Count Basie, Coleman Hawkins, Fats Waller...
Three giants of jazz, names you can build an entire jazz festival around ... even if they've all long passed on to that Great Big Band in the Sky.
All three were born in 1904, prompting the Jazz Institute of Chicago to schedule centennial tributes to them at the annual, free Labor Day Weekend festival.
There were plenty of other memorable sets, too, making this one of the best bashes Chicago has put on in the dozen years since I started attending.

The Basie tribute brought together the Kansas City Seven ... four hornmen and a rhythm section, all of whom played with Basie himself. Tenor man Frank Wess, fluegelhorn player Clark Terry, trombonist Benny Powell and clarinetist Buddy DeFranco are all in their 70s or 80s, but still play with vigor and heart, spurred on by that propulsive rhythm section that captured the Basie sound even without those trademark Freddy Green guitar chords.

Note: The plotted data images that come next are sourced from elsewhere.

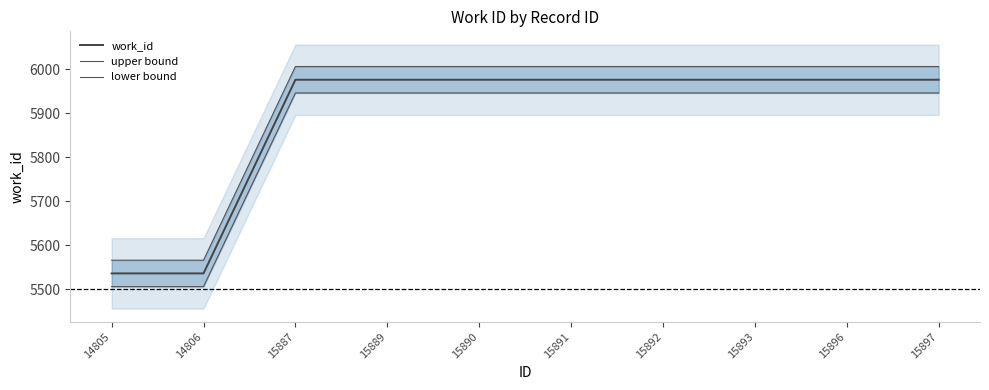

What are all the series names shown in the legend?

work_id, upper bound, lower bound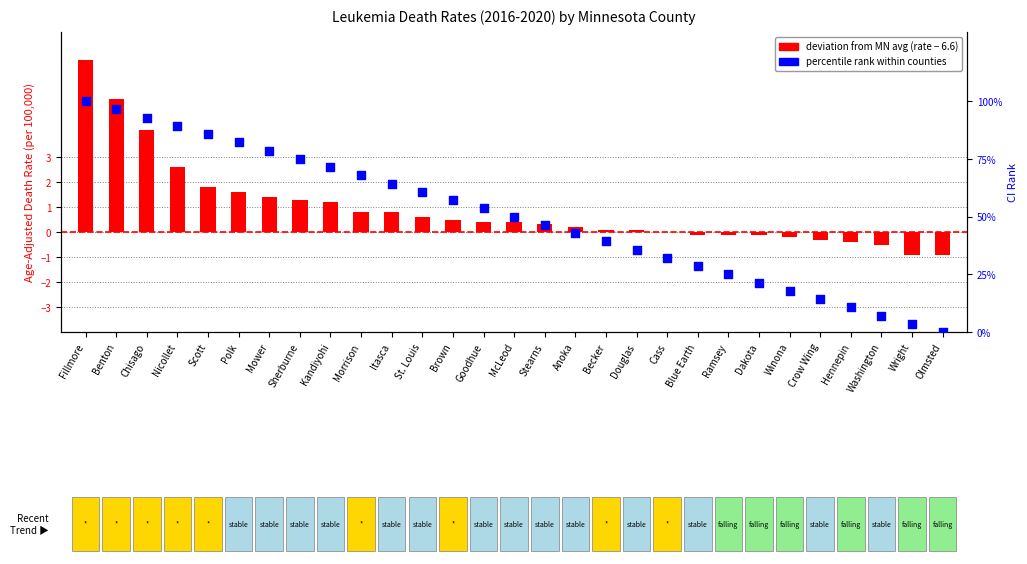

What is the total value across all series at Becker?

39.4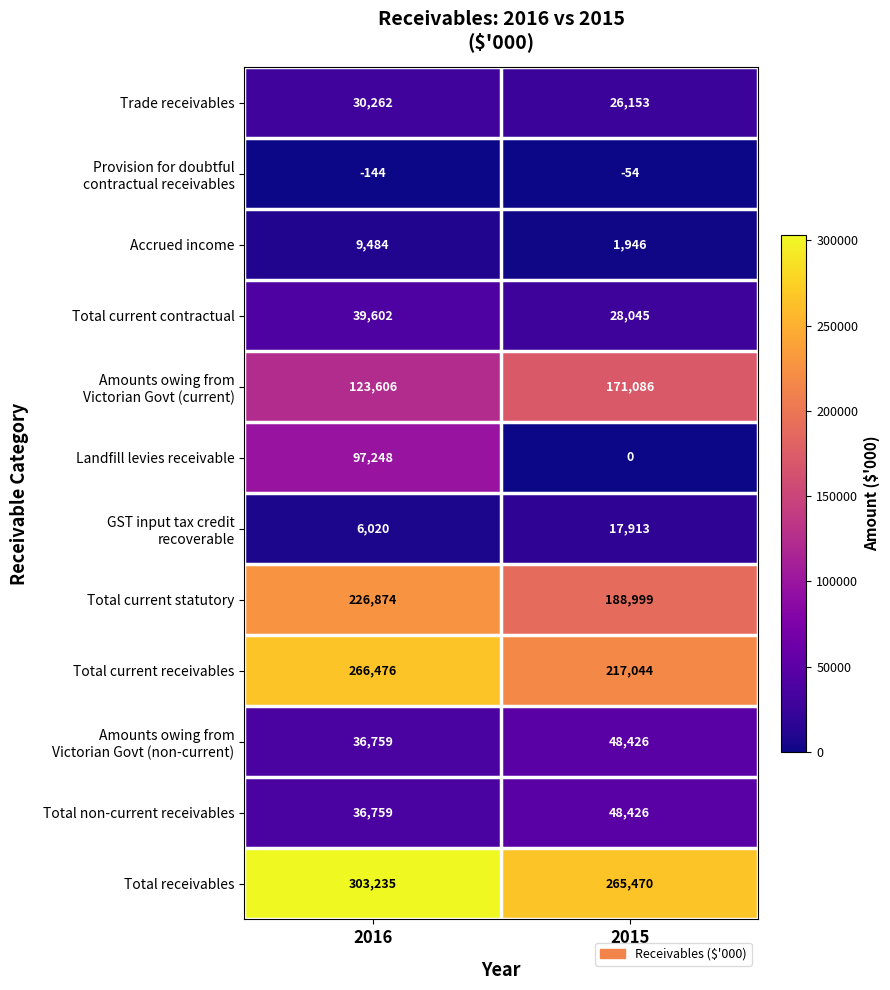

Rank the categories by Total receivables value from highest to lowest.

2016, 2015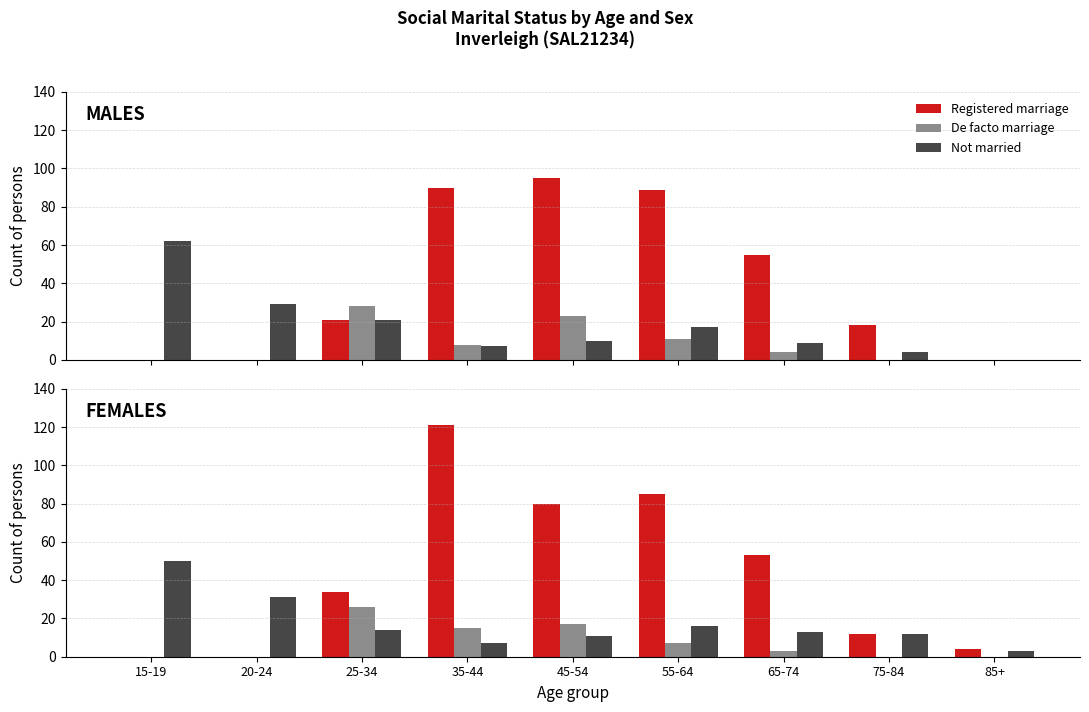

What is the difference between the maximum and minimum values in the De facto marriage series?

26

A poignant moment came when Frank Foster, a stalwart in the sax section for years who took over leadership of the band after Basie's death, came onstage in a wheelchair, unable to play anymore because a stroke stilled his left hand. He conducted, cracked some jokes, then got caught up in a driving "Lester Leaps In," snatching up his walker, swung it to and fro and blew up a storm into the curved handle.

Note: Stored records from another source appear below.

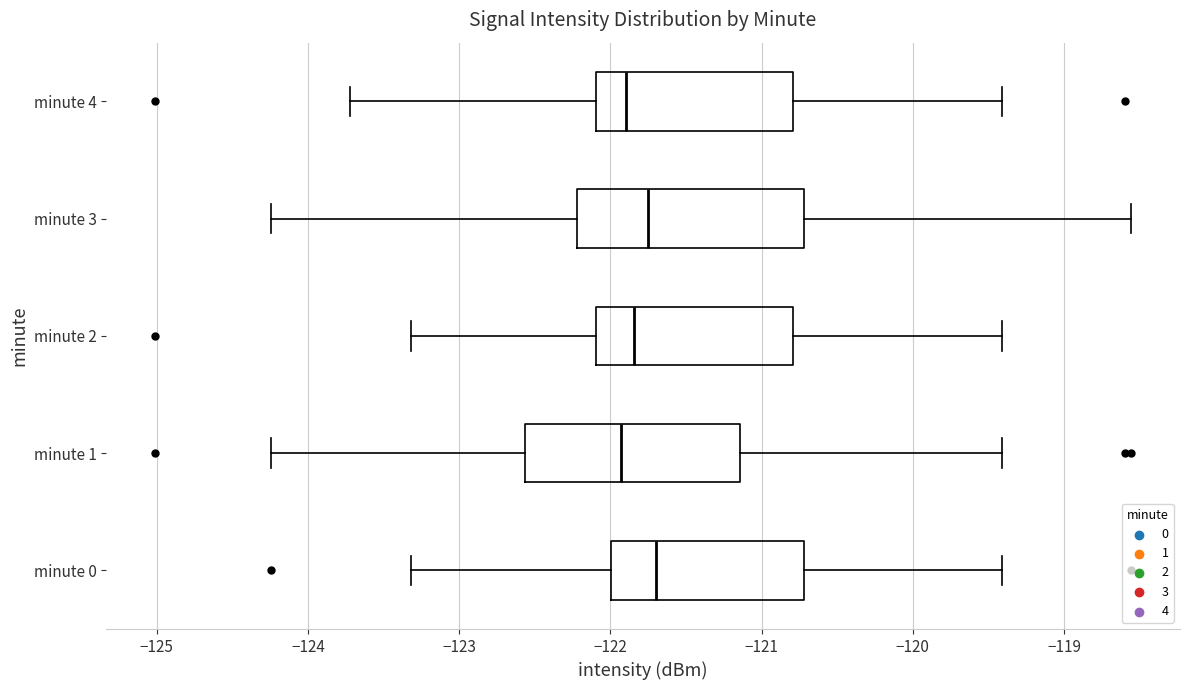

Reading bottom to top, read every box against the x-axis: the position of its median line, the range the box covers, and the ends of its whiskers. The values are not printed on the chart, so give them approximately, as read against the axis.

minute 0: median -121.7, box -122.0 to -120.7, whiskers -123.3 to -119.4
minute 1: median -121.9, box -122.6 to -121.1, whiskers -124.2 to -119.4
minute 2: median -121.8, box -122.1 to -120.8, whiskers -123.3 to -119.4
minute 3: median -121.7, box -122.2 to -120.7, whiskers -124.2 to -118.6
minute 4: median -121.9, box -122.1 to -120.8, whiskers -123.7 to -119.4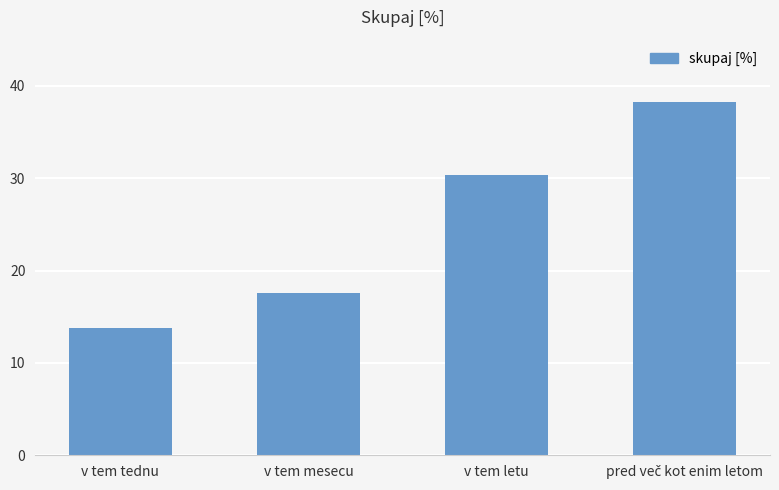

Which has a higher value, v tem tednu or v tem letu?

v tem letu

Bennie Wallace put together a nonet for the Coleman Hawkins salute. Wallace has the brawny tone and swaggering attitude that distinguished Hawkins, and chose his bandmates well, especially the free spirit Ray Anderson on trombone, Anthony Wilson on guitar and Herlin Riley on drums. Also well chosen were selections from the Hawk's repertoire, from a powerfully swinging "Disorder at the Border" to the seductive "La Rosita" to the inevitable "Body and Soul," marked by a tribute-within-a-tribute to pianist James Williams. Recently deceased, the pianist was to have been in this band.

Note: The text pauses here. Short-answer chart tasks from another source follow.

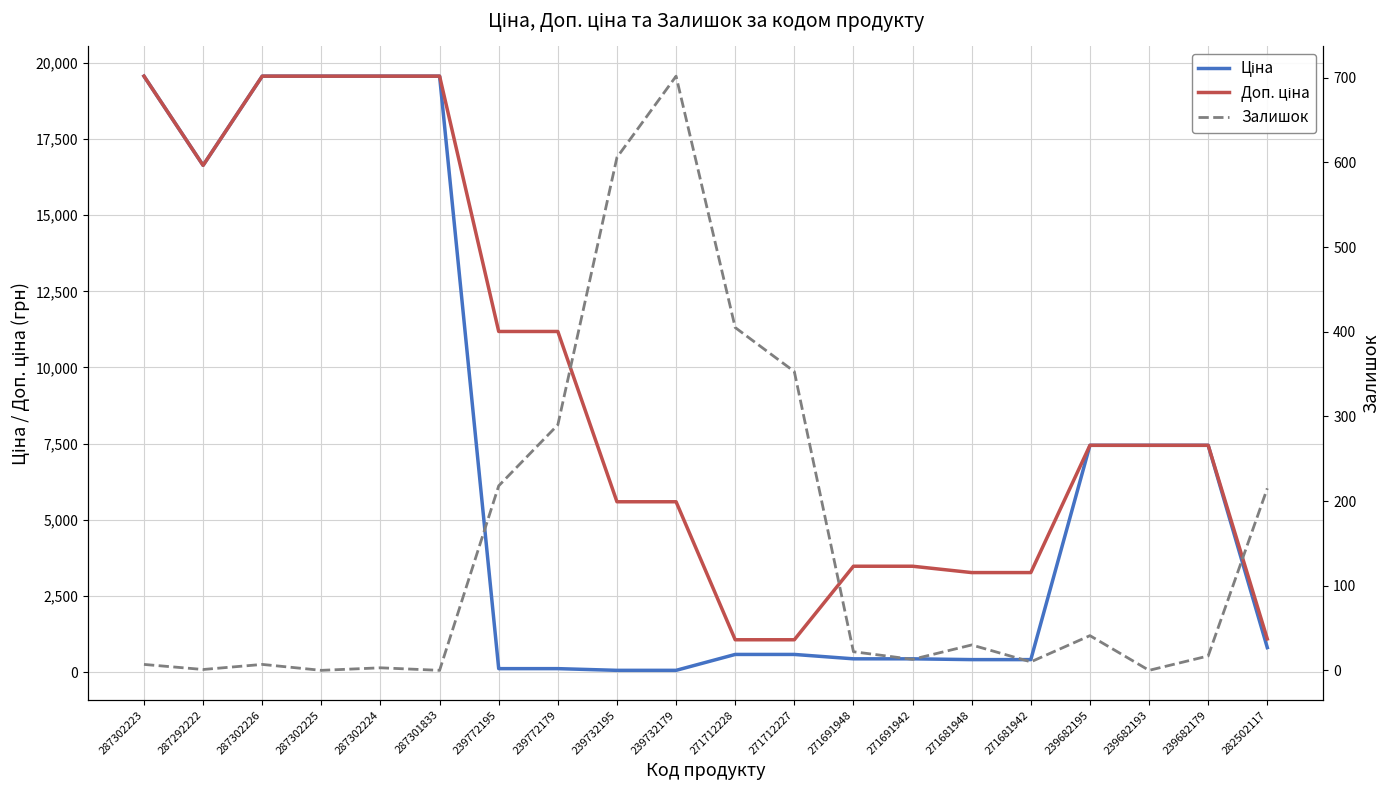

How many lines are shown in the chart?

3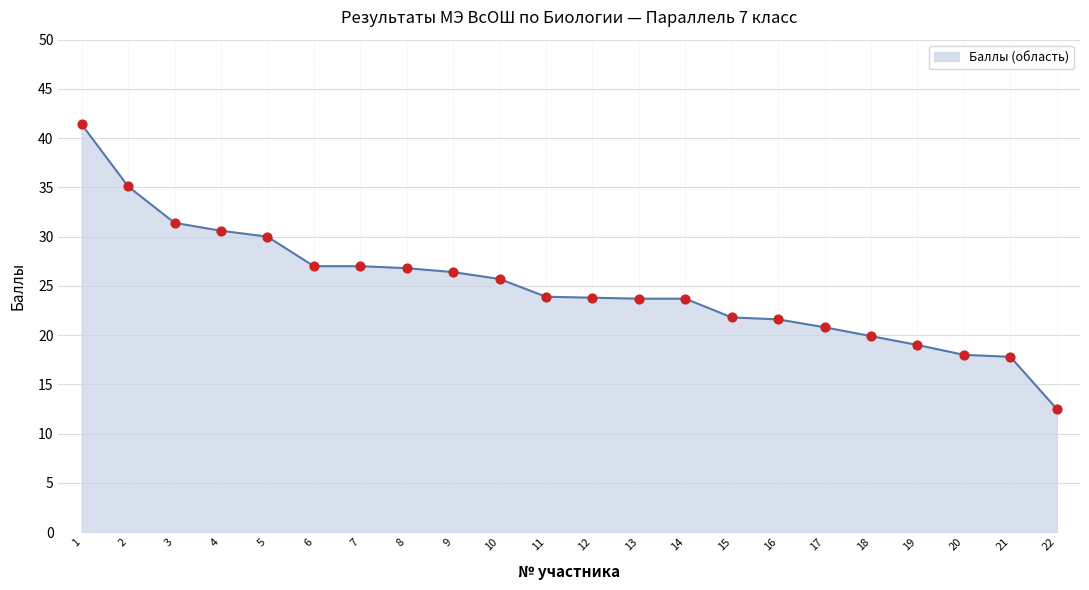

What is the ratio of the value at 9 to the value at 14?

1.1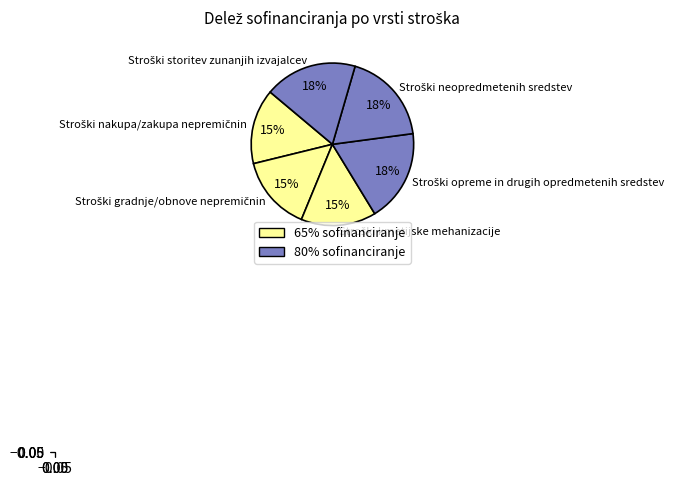

How many segments does this pie chart have?

6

The Fats Waller tribute was tame by comparison, with the genteel pianist Butch Thompson leading a sextet playing a familiar assortment of tunes with not much of the Waller flair and none of the sly and saucy vocals.

Preceding the three days and nights of free events in Grant Park was a ticketed concert at the Symphony Center by a big band devoted to music by the old Thad Jones-Mel Lewis orchestra. Trumpeter Jon Faddis acted as conductor, emcee and featured soloist on tunes that illustrated how this band, now the Vanguard Jazz Orchestra, built on the Basie tradition and nurtured innovative composition and arrangement.

Singer Dee Dee Bridgewater got her start in this band and was out front for most of the show, delivering ballads, blues and scatting in ways that called the great Ella Fitzgerald to mind.

An indelible memory was made when Thad Jones' son, Bruce, lifted his toddler daughter onstage and Bridgewater cuddled her while crooning Jones' classic "A Child Is Born."

Conrad Herwig on trombone and Brian Lynch on trumpet, both Eddie Palmieri band alumni, came up with a winning idea ... The Latin Side of Miles - rearranging the "Kind of Blue" session and other Miles Davis classics in a Latin vein. Their compressed take on "Sketches of Spain" was superb, and when they moved on for a late-night set at the club Hothouse, we moved right along with them and were rewarded with "Flamenco Sketches."

Third stream music isn't getting much attention, but Orbert Davis, a Chicago trumpeter, arranger and educator, hopes to change that, leading a 55-piece Chicago Jazz Orchestra that premiered at the festival. The orchestral sound was initially drowned out by a jazz quintet seated stage front, but the sound was better balanced when singer Dee Alexander was called upon to re-enact Ella in front of Nelson Riddle doing the famous Gershwin songbook from the 1950s. She captured the purity of Ella's voice and her peerless sense of swing.

The ambitious program also included a jazzified aria from "Tosca" and a final triumphant Davis original, "Life Is Short," that would be right at home in the band book of any New Orleans brass band.

The intriguingly named Monksieland Band was a creation of trombone innovator Roswell Rudd and the late soprano sax master, Steve Lacy, who set out to recast the music of Thelonious Monk as if played by a Dixieland combo. Avant-garde trumpeter Dave Douglas and laid-back clarinetist Don Byron filled out the front line, with the horns engaging in gloriously dissonant polyphony. That's not the half of everything heard over this long weekend. Toshiko Akiyoshi led yet another Chicago big band in a sampling of her compositions. Memorable afternoon sets came from Joe Rendon's Latin sextet, altoist Jerry Dodgion and pianist John Campbell's serene hour together, Swing Gitan's Gypsy jazz and Ten Part Invention, an Australian band that boasts several fine writers.

One thing that struck me over the weekend was the preponderance of New York-based jazzmen on the bill, confirming that while Chicago is indeed a toddlin' town, it's not the jazz capital of the world. So how is it that Chicago can put on a great, free festival like this, and the Big Apple can't?